_Exercise aim_
Transcribe each line of the records below word for word, leaving out the pictures.

-- Records for this task follows --

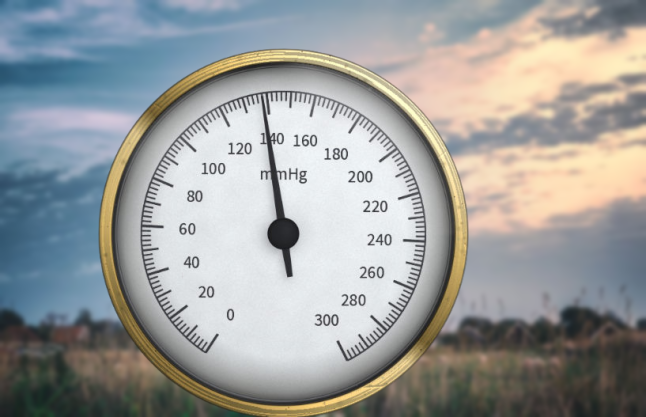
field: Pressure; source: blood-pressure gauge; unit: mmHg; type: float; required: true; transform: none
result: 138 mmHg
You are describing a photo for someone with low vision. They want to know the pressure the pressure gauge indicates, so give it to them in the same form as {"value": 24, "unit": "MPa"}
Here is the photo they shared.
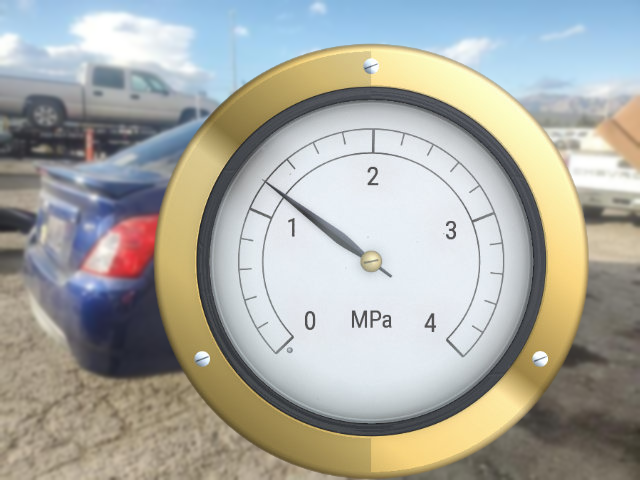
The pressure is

-- Records for this task concluded --

_Exercise output_
field: Pressure; source: blood-pressure gauge; unit: mmHg; type: float; required: true; transform: none
result: 138 mmHg
You are describing a photo for someone with low vision. They want to know the pressure the pressure gauge indicates, so give it to them in the same form as {"value": 24, "unit": "MPa"}
Here is the photo they shared.
The pressure is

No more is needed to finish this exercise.